There’s a reason “feeling powerful” was an afterthought: even if it exists, it has little scientific value. It’s a self-reported measure that doesn’t necessarily manifest itself in any behavioral changes, such as actually being more powerful. If it did, we would study those behaviors directly. Being entirely subjective, “feeling powerful” is highly prone to experimenter bias. Experimenter bias is the wonderful effect that lets a scientist detect supernatural ESP, if and only if the scientist himself believed in ESP to start with. Experimenter bias is something that Carney and Cuddy themselves admitted was an issue in the original design.

However, in this case the self-reported feeling wasn’t actually the result of accidental experimenter bias. It was the result of purposeful experimenter manipulation:

The self-report DV was p-hacked in that many different power questions were asked and those chosen were the ones that “worked.”

Carney should be commended for being so forthright, it takes courage to admit such a thing with no sugar-coating about your own work. She must have stood in one hell of a power pose before writing this.

Back to Cuddy:

I also cannot contest the first author’s recollections of how the data were collected and analyzed, as she led both.

Sniping at Carney doesn’t make Cuddy right, it just shows the contrast between a scientist and a charlatan.

By today’s improved methodological standards, the studies in that paper — which was peer-reviewed — were “underpowered,” meaning that they should have included more participants.

That’s not what “underpowered” means. In the power posing case, it means “useless”. It’s not that the original experiment discovered some truth  and better methodology would discover more. The original experiment abused pure random noise until it got a (miscalculated) p-value of 5%, and that was enough for the “peer reviewers”. Some of these same peer reviewers and psychology journal editors are calling people who insist on using correct statistical analysis “methodological terrorists”  and sabotaging their academic careers.
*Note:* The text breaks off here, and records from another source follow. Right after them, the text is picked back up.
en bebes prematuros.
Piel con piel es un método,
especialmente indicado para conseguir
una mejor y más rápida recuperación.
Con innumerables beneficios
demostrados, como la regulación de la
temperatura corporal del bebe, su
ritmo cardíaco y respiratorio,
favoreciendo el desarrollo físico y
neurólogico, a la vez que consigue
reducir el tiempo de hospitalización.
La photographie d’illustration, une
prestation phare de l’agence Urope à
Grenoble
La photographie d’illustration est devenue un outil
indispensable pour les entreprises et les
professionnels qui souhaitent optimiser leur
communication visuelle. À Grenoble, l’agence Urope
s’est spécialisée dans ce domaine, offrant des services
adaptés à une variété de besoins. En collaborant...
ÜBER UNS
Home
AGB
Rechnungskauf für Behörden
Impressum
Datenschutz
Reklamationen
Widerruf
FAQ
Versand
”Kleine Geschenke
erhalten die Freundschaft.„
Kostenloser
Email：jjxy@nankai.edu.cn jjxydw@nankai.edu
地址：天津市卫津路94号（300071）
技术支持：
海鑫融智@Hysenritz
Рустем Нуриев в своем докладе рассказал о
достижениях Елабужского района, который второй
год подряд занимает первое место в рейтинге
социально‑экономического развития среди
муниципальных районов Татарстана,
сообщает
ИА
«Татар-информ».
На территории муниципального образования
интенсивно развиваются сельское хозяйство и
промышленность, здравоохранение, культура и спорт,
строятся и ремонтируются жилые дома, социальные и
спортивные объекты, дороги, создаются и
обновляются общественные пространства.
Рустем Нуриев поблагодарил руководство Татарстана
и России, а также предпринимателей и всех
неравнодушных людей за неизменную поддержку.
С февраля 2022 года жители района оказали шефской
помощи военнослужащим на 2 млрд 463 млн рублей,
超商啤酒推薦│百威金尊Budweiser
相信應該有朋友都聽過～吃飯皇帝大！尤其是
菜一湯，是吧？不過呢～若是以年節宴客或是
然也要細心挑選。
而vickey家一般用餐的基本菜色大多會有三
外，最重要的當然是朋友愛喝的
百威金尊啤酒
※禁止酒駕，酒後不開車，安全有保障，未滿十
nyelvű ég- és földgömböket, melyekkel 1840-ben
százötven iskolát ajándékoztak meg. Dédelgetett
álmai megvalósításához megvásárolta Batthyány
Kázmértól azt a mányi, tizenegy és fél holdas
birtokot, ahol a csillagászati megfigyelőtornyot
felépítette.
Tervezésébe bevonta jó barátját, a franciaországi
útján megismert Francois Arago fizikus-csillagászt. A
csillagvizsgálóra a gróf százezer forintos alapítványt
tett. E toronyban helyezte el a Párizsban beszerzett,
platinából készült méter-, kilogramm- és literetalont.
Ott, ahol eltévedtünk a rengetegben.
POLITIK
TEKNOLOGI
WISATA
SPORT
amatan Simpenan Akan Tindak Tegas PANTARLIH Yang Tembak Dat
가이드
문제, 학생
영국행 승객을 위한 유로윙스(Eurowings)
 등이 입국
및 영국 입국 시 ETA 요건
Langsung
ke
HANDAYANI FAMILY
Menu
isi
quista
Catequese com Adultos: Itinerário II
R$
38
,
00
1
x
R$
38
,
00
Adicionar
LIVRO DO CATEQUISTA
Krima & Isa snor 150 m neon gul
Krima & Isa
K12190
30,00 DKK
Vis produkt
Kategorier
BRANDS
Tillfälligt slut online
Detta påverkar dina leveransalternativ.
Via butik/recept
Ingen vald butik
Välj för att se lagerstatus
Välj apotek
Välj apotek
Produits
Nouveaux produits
Open science must be inclusive.

In one word: no. In two: fuck no. Science doesn’t need to be inclusive, or egalitarian, or warm and fuzzy. It needs to be correct. And in order to be correct, science must reject theories that have proven to be bullshit, like phlogiston and elan vital and power posing.

Finally, I am concerned that the tenor of discussions like the one that has been unfolding on power posing, and the tendency to discount an entire area of research on the basis of necessary corrections or differences between scientists’ assessments, may have a chilling effect on science.

The reason people discount power posing research is that the first 50 Google hits on “power posing” are about Amy Cuddy’s article. If she shut up about that one pathetic experiment and let the “scores of scientists” she mentions do their work, we might actually discover some truth about embodied cognition. Perhaps all the research in this area is underpowered given how much noise there is and how weak the effects are. Perhaps the only way to study the field may be to run experiments with 40 coauthors and 4,000 subjects, like we do in medicine. Before we learn anything new about the field, we should discard the things we know are wrong.

“Power Posing: Brief Nonverbal Displays Affect Neuroendocrine Levels and Risk Tolerance” is the worst thing that could have happened to embodied cognition research. It contributed negative knowledge to the field. Cuddy’s refusal to let go of it for selfish reasons makes life so much harder for the psychologists trying to move the science forward.


5 thoughts on “Year 1 Redux – Poseur

  1. Great post. I agree with a previous commenter that these first-year reviews are superb.

    The image at the bottom was hilarious, but I read it on my phone and, before I read the caption, the image looked like an ad. I almost skipped it altogether until I rembered your policy of no ads. I’m glad I remembered. O’Doyle rules!